Around the large table, are granite stumps gathered between two large earthen walls, where the paintings with the words, “Justicia,” are emblazoned across the arches, welcoming those who enter to rest, reflect.

A plaque near the table lets visitors know the idea behind the monument and officials expect the whole place is to be eventually shaded by a canopy of grape vines.

An underutilized asset…

That was the nametag slapped on this property back in 2009, when in the dead of night during a long legislative session dominated by tense budget arguments, nearly all of Orange County’s state legislators voted to authorize the sale of their own fairgrounds – many by mistake.

Fair board members led the charge telling most of Orange County’s political elites there was a plan in place.

Yet when fair activists gathered nearly 50,000 signatures on petitions and presented them throughout city halls across Orange County, the plan stalled.

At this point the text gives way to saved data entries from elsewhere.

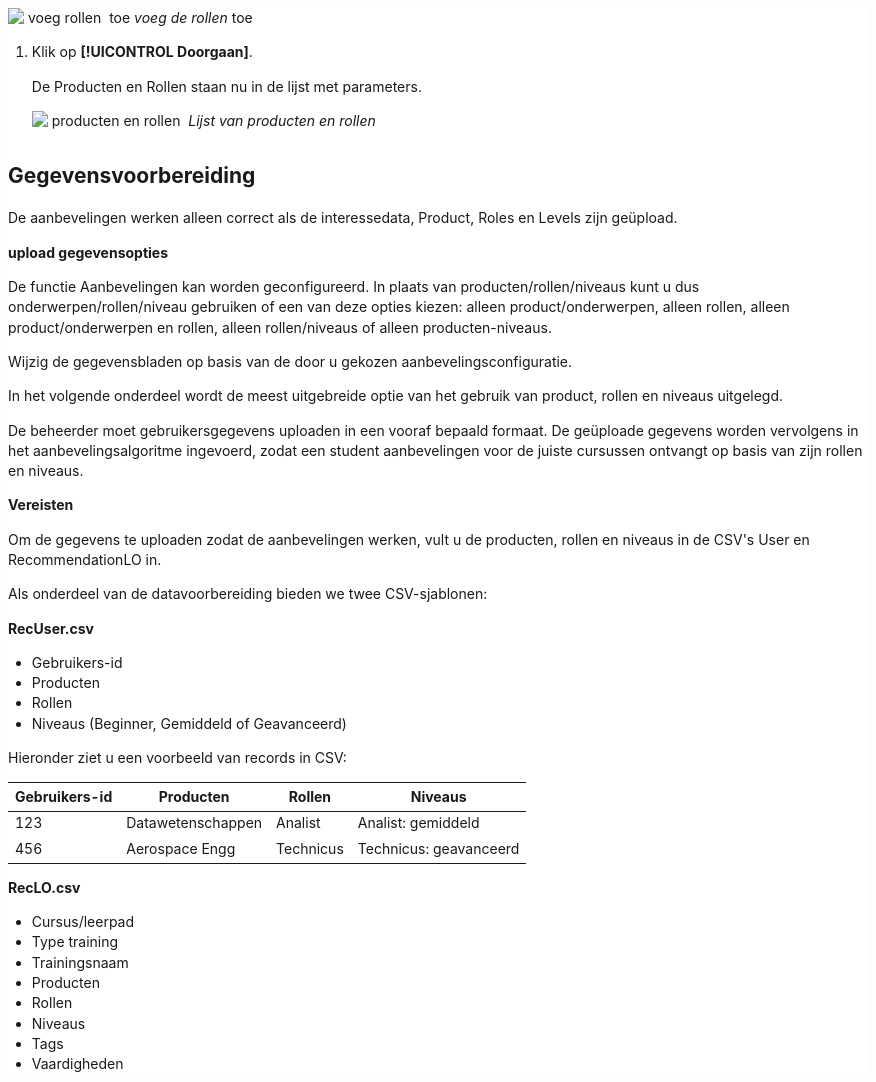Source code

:    ![&#x200B; voeg rollen &#x200B;](assets/image156786.png) toe
   *voeg de rollen* toe

1. Klik op **[!UICONTROL Doorgaan]**.

   De Producten en Rollen staan nu in de lijst met parameters.

   ![&#x200B; producten en rollen &#x200B;](assets/image266930.png)
   *Lijst van producten en rollen*

## Gegevensvoorbereiding

De aanbevelingen werken alleen correct als de interessedata, Product, Roles en Levels zijn geüpload.

**upload gegevensopties**

De functie Aanbevelingen kan worden geconfigureerd. In plaats van producten/rollen/niveaus kunt u dus onderwerpen/rollen/niveau gebruiken of een van deze opties kiezen: alleen product/onderwerpen, alleen rollen, alleen product/onderwerpen en rollen, alleen rollen/niveaus of alleen producten-niveaus.

Wijzig de gegevensbladen op basis van de door u gekozen aanbevelingsconfiguratie.

In het volgende onderdeel wordt de meest uitgebreide optie van het gebruik van product, rollen en niveaus uitgelegd.

De beheerder moet gebruikersgegevens uploaden in een vooraf bepaald formaat. De geüploade gegevens worden vervolgens in het aanbevelingsalgoritme ingevoerd, zodat een student aanbevelingen voor de juiste cursussen ontvangt op basis van zijn rollen en niveaus.

**Vereisten**

Om de gegevens te uploaden zodat de aanbevelingen werken, vult u de producten, rollen en niveaus in de CSV&#39;s User en RecommendationLO in.

Als onderdeel van de datavoorbereiding bieden we twee CSV-sjablonen:

**RecUser.csv**

* Gebruikers-id
* Producten
* Rollen
* Niveaus (Beginner, Gemiddeld of Geavanceerd)

Hieronder ziet u een voorbeeld van records in CSV:

| Gebruikers-id | Producten | Rollen | Niveaus |
|--- |--- |--- |--- |
| 123 | Datawetenschappen | Analist | Analist: gemiddeld |
| 456 | Aerospace Engg | Technicus | Technicus: geavanceerd |

**RecLO.csv**

* Cursus/leerpad
* Type training
* Trainingsnaam
* Producten
* Rollen
* Niveaus
* Tags
* Vaardigheden
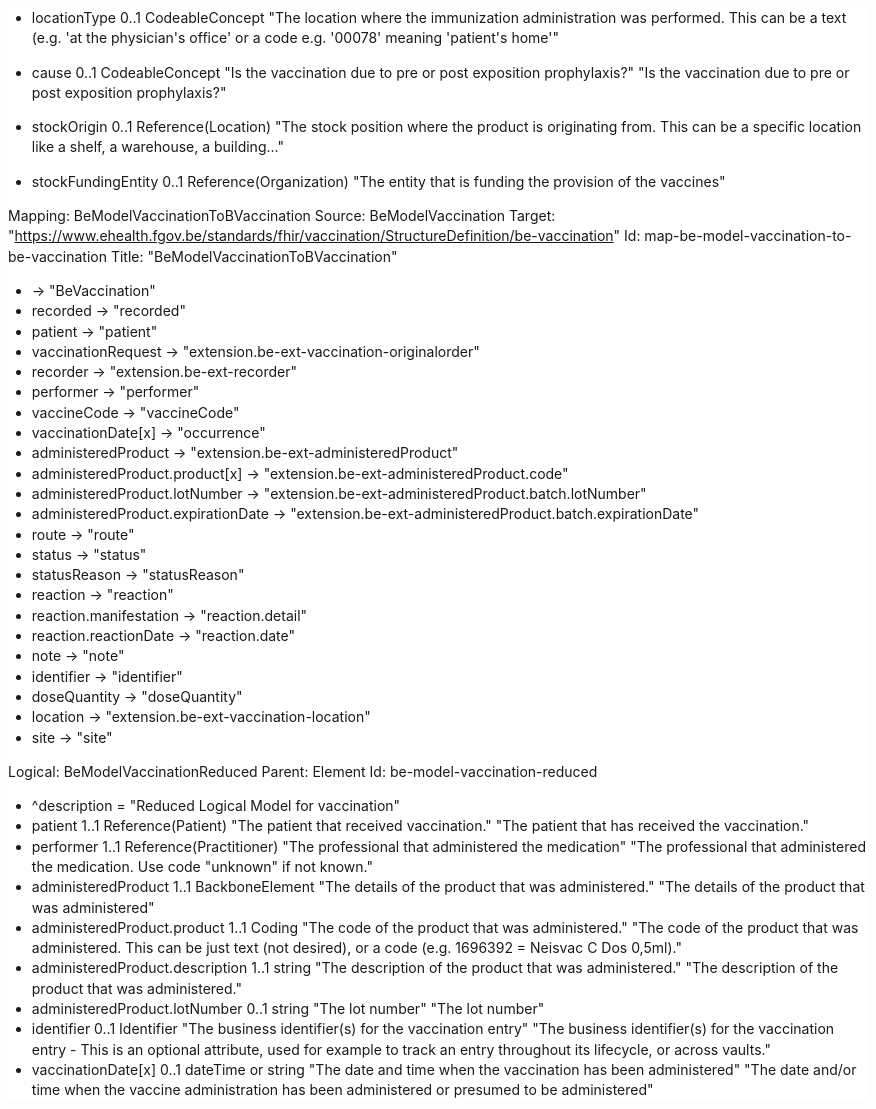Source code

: * locationType 0..1 CodeableConcept "The location where the immunization administration was performed. This can be a text (e.g. 'at the physician's office' or a code e.g. '00078' meaning 'patient's home'"
* cause 0..1 CodeableConcept "Is the vaccination due to pre or post exposition prophylaxis?" "Is the vaccination due to pre or post exposition prophylaxis?"

* stockOrigin 0..1 Reference(Location) "The stock position where the product is originating from. This can be a specific location like a shelf, a warehouse, a building..."

* stockFundingEntity 0..1 Reference(Organization) "The entity that is funding the provision of the vaccines"




Mapping: BeModelVaccinationToBVaccination
Source: BeModelVaccination
Target: "https://www.ehealth.fgov.be/standards/fhir/vaccination/StructureDefinition/be-vaccination"
Id: map-be-model-vaccination-to-be-vaccination
Title: "BeModelVaccinationToBVaccination"
* -> "BeVaccination"
* recorded -> "recorded"
* patient -> "patient"
* vaccinationRequest -> "extension.be-ext-vaccination-originalorder"
* recorder -> "extension.be-ext-recorder"
* performer -> "performer"
* vaccineCode -> "vaccineCode"
* vaccinationDate[x] -> "occurrence"
* administeredProduct -> "extension.be-ext-administeredProduct"
* administeredProduct.product[x] -> "extension.be-ext-administeredProduct.code"
* administeredProduct.lotNumber -> "extension.be-ext-administeredProduct.batch.lotNumber"
* administeredProduct.expirationDate -> "extension.be-ext-administeredProduct.batch.expirationDate"
* route -> "route"
* status -> "status"
* statusReason -> "statusReason"
* reaction -> "reaction"
* reaction.manifestation -> "reaction.detail"
* reaction.reactionDate -> "reaction.date"
* note -> "note"
* identifier -> "identifier"
* doseQuantity -> "doseQuantity"
* location -> "extension.be-ext-vaccination-location"
* site -> "site"



Logical: BeModelVaccinationReduced
Parent: Element
Id: be-model-vaccination-reduced
* ^description = "Reduced Logical Model for vaccination"
* patient 1..1 Reference(Patient) "The patient that received vaccination." "The patient that has received the vaccination."
* performer 1..1 Reference(Practitioner) "The professional that administered the medication" "The professional that administered the medication. Use code \"unknown\" if not known."
* administeredProduct 1..1 BackboneElement "The details of the product that was administered." "The details of the product that was administered"
* administeredProduct.product 1..1 Coding "The code of the product that was administered." "The code of the product that was administered. This can be just text (not desired), or a code (e.g. 1696392 = Neisvac C Dos 0,5ml)."
* administeredProduct.description 1..1 string "The description of the product that was administered." "The description of the product that was administered."
* administeredProduct.lotNumber 0..1 string "The lot number" "The lot number"
* identifier 0..1 Identifier "The business identifier(s) for the vaccination entry" "The business identifier(s) for the vaccination entry - This is an optional attribute, used for example to track an entry throughout its lifecycle, or across vaults."
* vaccinationDate[x] 0..1 dateTime or string "The date and time when the vaccination has been administered" "The date and/or time when the vaccine administration has been administered or presumed to be administered"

Nearly two years after the schemes erupted, a deeply flawed, tardy and lethargic District Attorney investigation cleared fair board members of any criminal wrongdoing.

Yet throughout the policy debate, it became clear there was no real plan for the property, it seemed, just a real estate-focused, frenzied play to make money off a state asset.

Proof of that is you’ve never heard from those proponents ever again.

The fight, which eventually ended up in court, went on to the last breaths of the Schwarzenegger administration – with emergency meetings even attempted on New Year’s Day.

Yet the people won out here, thanks in large part to the hard work of many OC Fairgrounds Preservation Society activists like Theresa Sears (who now coordinates volunteer Opeds with Voice of OC as Involvement Editor) and pro-bono attorneys – like Attorney Wylie Aitken (Chairman of the Voice of OC board of directors), who defended the property in court alongside his daughter Ashleigh, who would later introduce the Workers Memorial as a fair board member herself.

I learned an important lesson throughout the several years that I covered the fairgrounds saga that has come to really influence Voice of OC as a local, non-profit news agency.

People can make a difference – especially when they get information in real time.

Also, when it comes to managing public assets, it’s critically important to hold officials accountable.

Fairgrounds activist Reggie Mundekis raised legitimate questions about the increased cost for the workers’ memorial given the design problems.

At last Friday’s re-opening for the outdoor art exhibit at the fairgrounds, concerns about the content of the design also were raised.

Santa Ana Councilman Jose Solorio – who himself is the son of farm workers – told people he felt let down because there wasn’t more informational materials around the exhibit about farm workers.

“I’m pleased they unveiled this significant exhibit but, as a son of farmworkers, I feel it’s still incomplete,” said Solorio, who ironically was part of the original group of legislators that voted to authorize a sale of the fairgrounds. Solorio later worked with activists to reverse the sale.

Local progressives have recently been critical of Solorio, even labeling him the Latino Trump, for his support of ICE detention efforts in Santa Ana as well as gentrification of the city’s downtown.

Yet on this issue, Solorio is choosing to push the fair board, seeking to have a more robust explanation of immigrant labor at the exhibit.

“The history on the placards should reflect the fact that the farmworkers who have toiled our farms all these years included immigrants, especially those from Mexico and Japan. Not telling that part of our state’s and county’s story keeps farmworkers in the shadows.”

Fair Board member Nick Berardino – who pushed the initial idea and budget for a monument to farm workers acknowledged Solorio’s concerns, adding that he welcomed any input on the memorial, saying it’s a work in progress.

Berardino also said he’s putting together a committee to continue developing a curriculum for the memorial and wants it to be historically accurate as well as engaging for visitors. He said the fair board would be reaching out to people like Solorio for help in designing and fundraising for the continued expansion of the workers memorial.